【相澤冬樹】競走馬の育成牧場から毎日大量に排出される馬ふんを有効活用し、環境循環型の地域農業への展開を図る「サラブレッド堆肥エコシステムプロジェクト」が県南地域の大学、民間企業、農業従事者の連携で動き出した。良質な堆肥の生産体制が整い、農水省の研究開発プラットフォーム活動の1つに取り上げられたことから、メンバーがコンソーシアム(議長・黒田久雄茨城大学農学部教授)を立ち上げ31日、記者会見を開いてスタートを宣言した。

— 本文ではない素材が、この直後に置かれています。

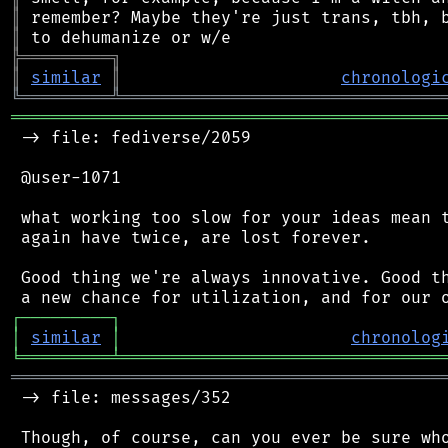
║
║
╠
═
═
═
═
═
═
═
═
═
╗
║
similar
║
chronologi
╚
═════════
╩
════════════════════════════════
═══════════════════════════════════════════
 -> file: fediverse/2059

 @user-1071

 what working too slow for your ideas mean t
 again have twice, are lost forever.

 Good thing we're always innovative. Good th
┌
─
─
─
─
─
─
─
─
─
┐
│
similar
│
chronolog
╘
═════════
╧
════════════════════════════════
═══════════════════════════════════════════
 -> file: messages/352

 Though, of course, can you ever be sure who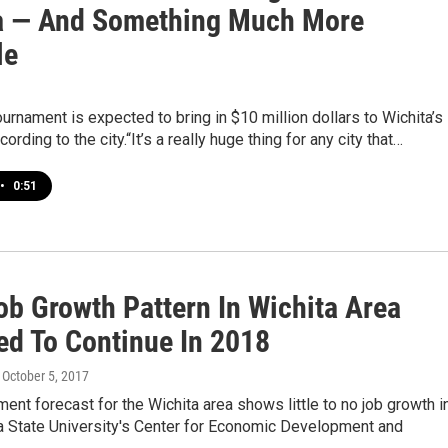
a — And Something Much More
le
rnament is expected to bring in $10 million dollars to Wichita’s
rding to the city.“It’s a really huge thing for any city that…
•
0:51
ob Growth Pattern In Wichita Area
ed To Continue In 2018
, October 5, 2017
nt forecast for the Wichita area shows little to no job growth i
a State University's Center for Economic Development and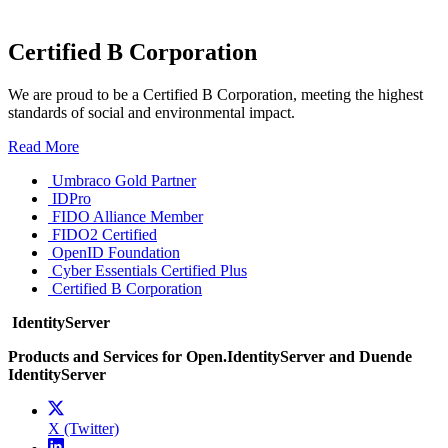
Certified B Corporation
We are proud to be a Certified B Corporation, meeting the highest
standards of social and environmental impact.
Read More
Umbraco Gold Partner
IDPro
FIDO Alliance Member
FIDO2 Certified
OpenID Foundation
Cyber Essentials Certified Plus
Certified B Corporation
IdentityServer
Products and Services for Open.IdentityServer and Duende
IdentityServer
X (Twitter)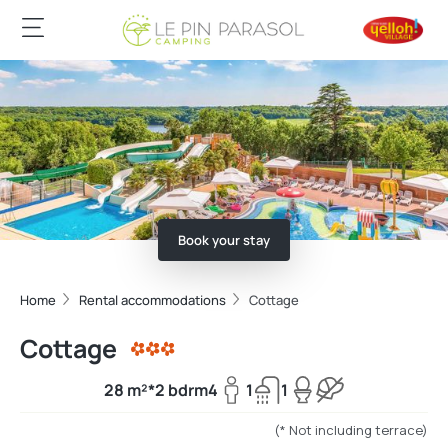
Book your stay
Home
Rental accommodations
Cottage
Cottage
28 m²*
2 bdrm
4
1
1
(* Not including terrace)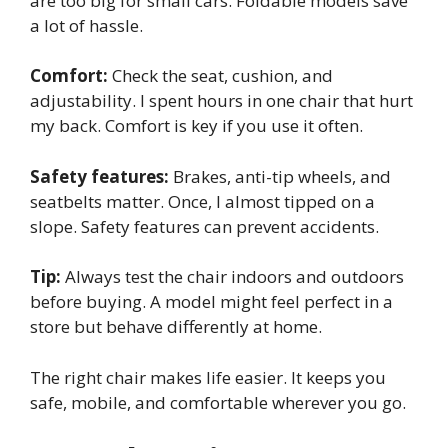
are too big for small cars. Foldable models save
a lot of hassle.
Comfort:
Check the seat, cushion, and
adjustability. I spent hours in one chair that hurt
my back. Comfort is key if you use it often.
Safety features:
Brakes, anti-tip wheels, and
seatbelts matter. Once, I almost tipped on a
slope. Safety features can prevent accidents.
Tip:
Always test the chair indoors and outdoors
before buying. A model might feel perfect in a
store but behave differently at home.
The right chair makes life easier. It keeps you
safe, mobile, and comfortable wherever you go.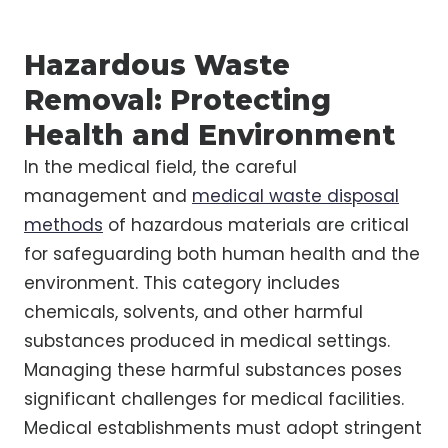
Hazardous Waste
Removal: Protecting
Health and Environment
In the medical field, the careful
management and
medical waste disposal
methods
of hazardous materials are critical
for safeguarding both human health and the
environment. This category includes
chemicals, solvents, and other harmful
substances produced in medical settings.
Managing these harmful substances poses
significant challenges for medical facilities.
Medical establishments must adopt stringent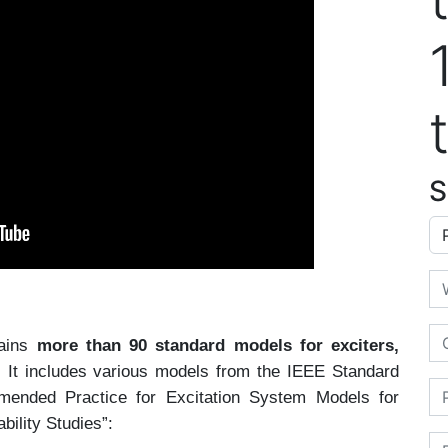
S
Ap
Em
Or
tains
more than 90 standard models for exciters,
.
It includes various models from the IEEE Standard
Ph
ended Practice for Excitation System Models for
ility Studies”:
Fi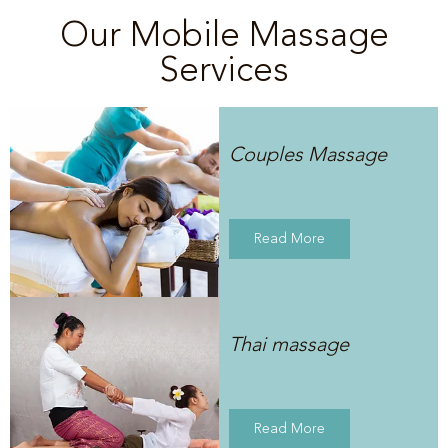
Our Mobile Massage
Services
Couples Massage
Read More
Thai massage
Read More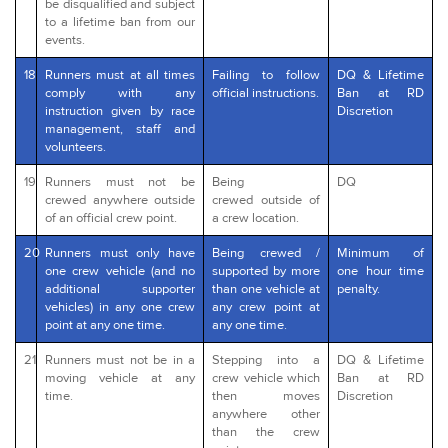
be disqualified and subject
to a lifetime ban from our
events.
18
Runners must at all times
Failing to follow
DQ & Lifetime
comply with any
official instructions.
Ban at RD
instruction given by race
Discretion
management, staff and
volunteers.
19
Runners must not be
Being
DQ
crewed anywhere outside
crewed outside of
of an official crew point.
a crew location.
20
Runners must only have
Being crewed /
Minimum of
one crew vehicle (and no
supported by more
one hour time
additional supporter
than one vehicle at
penalty.
vehicles) in any one crew
any crew point at
point at any one time.
any one time.
21
Runners must not be in a
Stepping into a
DQ & Lifetime
moving vehicle at any
crew vehicle which
Ban at RD
time.
then moves
Discretion
anywhere other
than the crew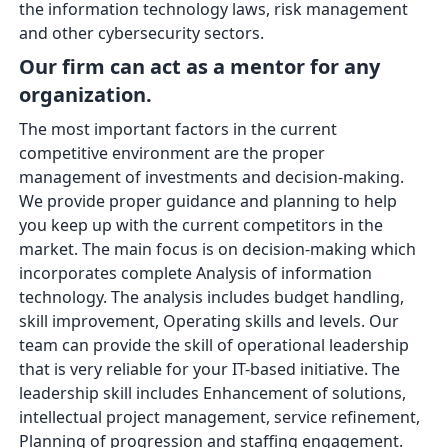
the information technology laws, risk management
and other cybersecurity sectors.
Our firm can act as a mentor for any
organization.
The most important factors in the current
competitive environment are the proper
management of investments and decision-making.
We provide proper guidance and planning to help
you keep up with the current competitors in the
market. The main focus is on decision-making which
incorporates complete Analysis of information
technology. The analysis includes budget handling,
skill improvement, Operating skills and levels. Our
team can provide the skill of operational leadership
that is very reliable for your IT-based initiative. The
leadership skill includes Enhancement of solutions,
intellectual project management, service refinement,
Planning of progression and staffing engagement.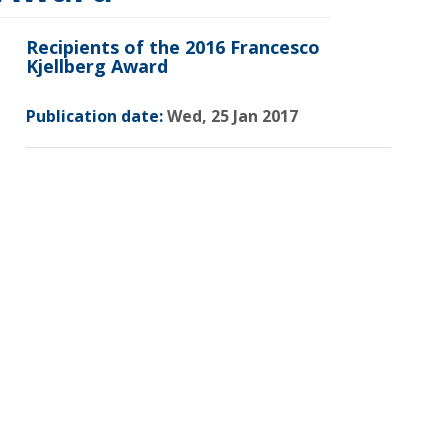
Recipients of the 2016 Francesco
Kjellberg Award
Publication date:
Wed, 25 Jan 2017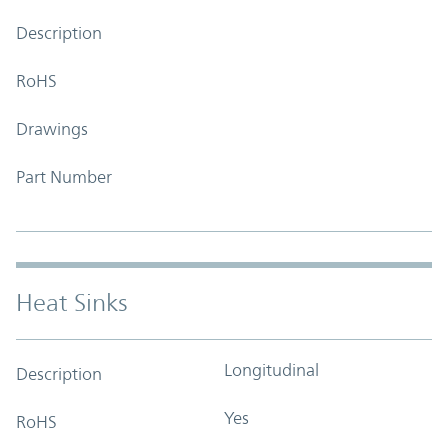
Description
RoHS
Drawings
Part Number
Heat Sinks
Longitudinal
Description
Yes
RoHS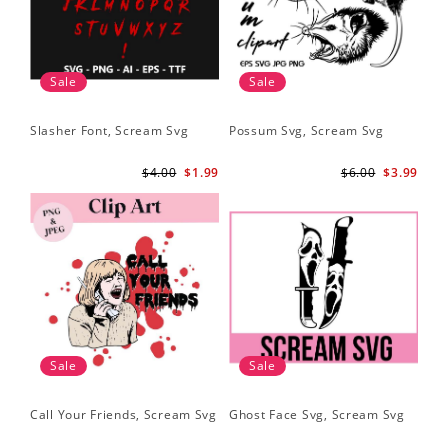
Sale
Sale
Slasher Font, Scream Svg
Possum Svg, Scream Svg
$4.00
$1.99
$6.00
$3.99
Sale
Sale
Call Your Friends, Scream Svg
Ghost Face Svg, Scream Svg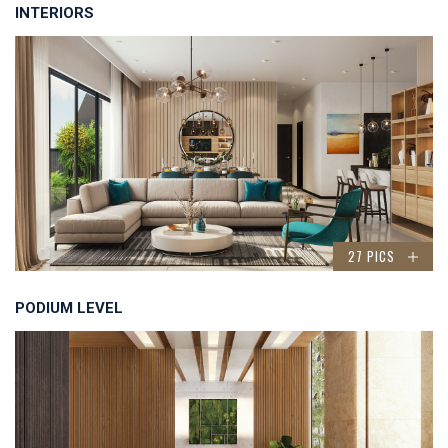
INTERIORS
27 PICS
PODIUM LEVEL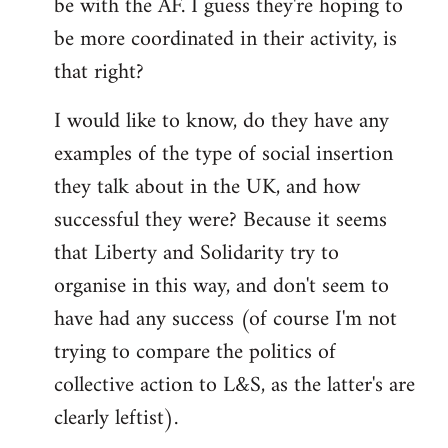
be with the AF. I guess they're hoping to
be more coordinated in their activity, is
that right?
I would like to know, do they have any
examples of the type of social insertion
they talk about in the UK, and how
successful they were? Because it seems
that Liberty and Solidarity try to
organise in this way, and don't seem to
have had any success (of course I'm not
trying to compare the politics of
collective action to L&S, as the latter's are
clearly leftist).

馬ふんベースの発酵堆肥「サラブレッドみほ」を製造、販売するのはリーフ社(つくば市若栗、鈴木総一社長)。つくば牡丹園(つくば市若栗)の関浩一園長(59)が約20年にわたって培った土壌改良の技術を元に、馬ふんを短期間で完熟堆肥とすることに成功した。関園長は土壌研究のため、東京農工大学の連携大学院のある茨城大学農学部に籍を置き、現在博士課程3年に在学中。
美浦トレセンのある茨城県南には35の育成牧場で作る馬牧場協議会があり、約1500頭が飼われている。ここから出るふん尿まみれの敷きわらは毎日約30トンにもなり、霞ケ浦をはじめとする環境への負荷が懸念された。同協議会が黒田教授に相談したことから、関園長に堆肥化研究の白羽の矢が立った。
競走馬はドーピングの厳しさから飼料に抗生物質や薬物を使わないよう管理されるため、原料としては良質だが、堆肥にする場合、炭素/窒素の比率が高いのがこれまで技術上の課題だった。微生物が大量発生して窒素を消費するため、作物の生育に障害となった。
関園長は米ぬかやカニ殻、酵素などを混ぜることによって、微生物の発生をコントロール。糸状菌や放線菌などの働きにより、ふん尿廃棄物を早ければ20日間で完熟堆肥にすることができた。敷きわらの植物成分は高温ですっかり分解し、ほとんど匂いのしない状態に仕上がる。完熟堆肥を使った土壌は保水力や柔軟性に優れ、肥料や農薬の使用が抑えられるという。現在3棟の堆肥ハウスで製造を行っている。
「作物が丈夫になった」
「サラブレッドみほ」はボタン栽培で実績を積み、今春までに製品化、一部ホームセンターで取り扱いを開始した。さらに阿見町の農事組合法人大地のめぐみの組合員農家で、農作物での実践的な試用が始まっている。同法人の荻島光明事務局長によれば「ハクサイなど今季は台風15号、19号の被害を免れなかったが、作物が丈夫になったと思う。回復力がめざましい。農地の健康が作物の健康、ヒトの健康、地域の健康につながっていくはずだ」という。
今回は茨城大学、大地のめぐみ、リーフ社の3法人でコンソーシアムを組んだ。黒田教授は、阿見町、美浦村を中心につくば市、牛久市、稲敷市の農地に利用を拡大し、定量的な堆肥効果の把握に務める一方、農家レストランへの食材提供などによりブランド価値を高める「プロジェクト」にしていきたい考えでいる。